I've hit a major snag in that my TEG is not generating enough constant power to adequately run the new thermopile amplifier circuit (typical draw in the datasheet is 100uA). Running the circuit off of the LVDO regulator dropped the LVDO supply voltage to roughly 1V where it should normally be 2.2V. The sensor still output different temperatures at different voltages, but I am not confident with the results as the op-amp rated minimum supply voltage is 1.8V.

More Design Changes

The project is heading off the rails again, so I will need to change things up. My plan is now to run the project off of a Li-ion battery, and rely on making up for the power used in the generation stage after the cup has been cooled down.
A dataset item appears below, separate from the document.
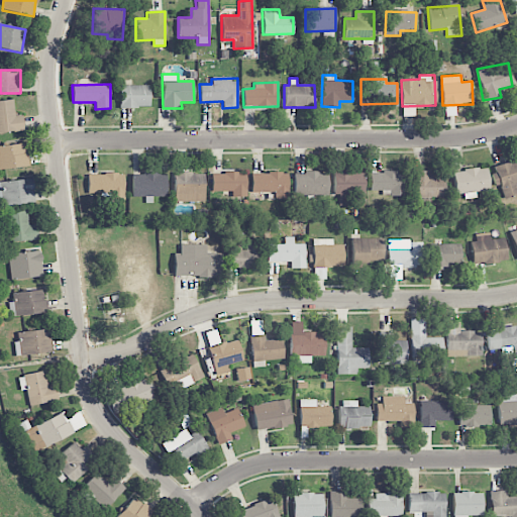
[(150,86),(119,86),(119,107),(149,107),(150,86)]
As the copper remains warm for a long time after being beside a cup, there is a lot of time here for trickle charging. I want to go with a battery as opposed to a capacitor so I can work with a more constant voltage level. Maybe if I get this working with a battery I will try a supercapacitor, but for now I don't want to complicate things so I can get the damn thing working.
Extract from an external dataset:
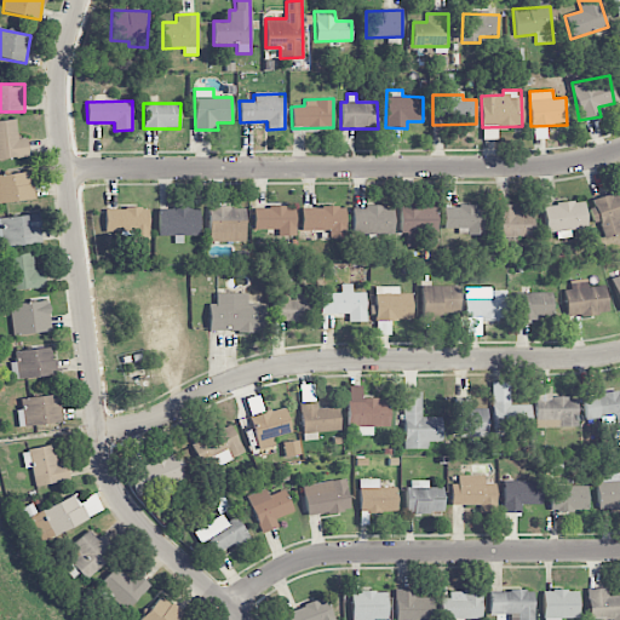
[(27,138),(17,139),(16,120),(0,120),(0,159),(29,158),(27,138)]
I have a couple options I will be exploring for battery charging. 

1. LTC3108-1 + Li-ion charging module

The LTC3108-1 is the current energy harvesting chip I am using, I'll use the output of that to charge the battery. The charging module I've ordered is not specifically designed for low power trickle charging, so I am skeptical of how it will work. There are a couple LEDs on the module that show the status of charging, so at the very least I will be removing those to make sure there is no chance of wasting energy on those.

2. bq25504

A helpful user named Vinalon suggested this chip in this Hackaday article. This chip does both the low power energy harvesting as well as the battery management. I want to see how this compares to my current circuit.